### Task directions
Copy the records below word for word, leaving out the pictures.

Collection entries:
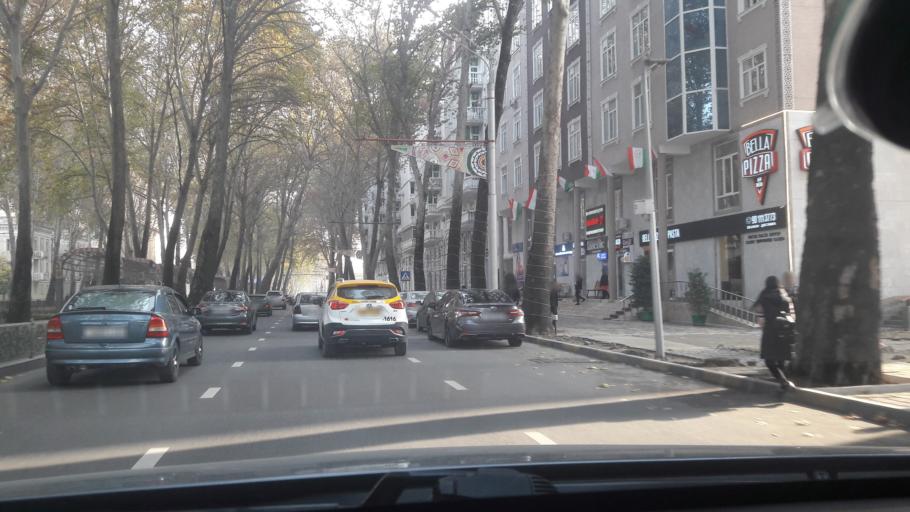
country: TJ
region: Dushanbe
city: Dushanbe
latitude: 38.5731
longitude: 68.7875
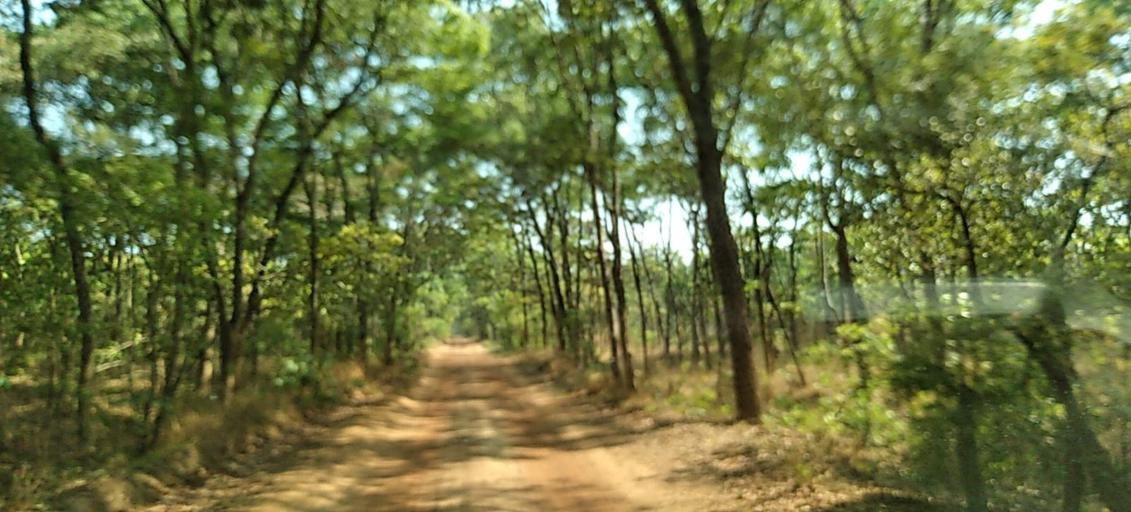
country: ZM
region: Copperbelt
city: Kalulushi
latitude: -12.9295
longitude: 27.8217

### Task answer
country: TJ
region: Dushanbe
city: Dushanbe
latitude: 38.5731
longitude: 68.7875
country: ZM
region: Copperbelt
city: Kalulushi
latitude: -12.9295
longitude: 27.8217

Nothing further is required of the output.